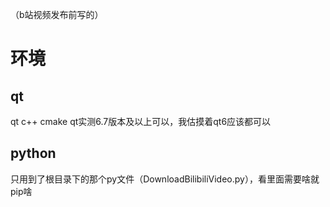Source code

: （b站视频发布前写的）
# 环境
## qt
qt c++ cmake 
qt实测6.7版本及以上可以，我估摸着qt6应该都可以
## python
只用到了根目录下的那个py文件（DownloadBilibiliVideo.py），看里面需要啥就pip啥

● ● ● ● ●

ASSIGNMENT: Retype each entry above character for character; pictures stay out.

YOUR RESPONSE:
Source code

: （b站视频发布前写的）
# 环境
## qt
qt c++ cmake 
qt实测6.7版本及以上可以，我估摸着qt6应该都可以
## python
只用到了根目录下的那个py文件（DownloadBilibiliVideo.py），看里面需要啥就pip啥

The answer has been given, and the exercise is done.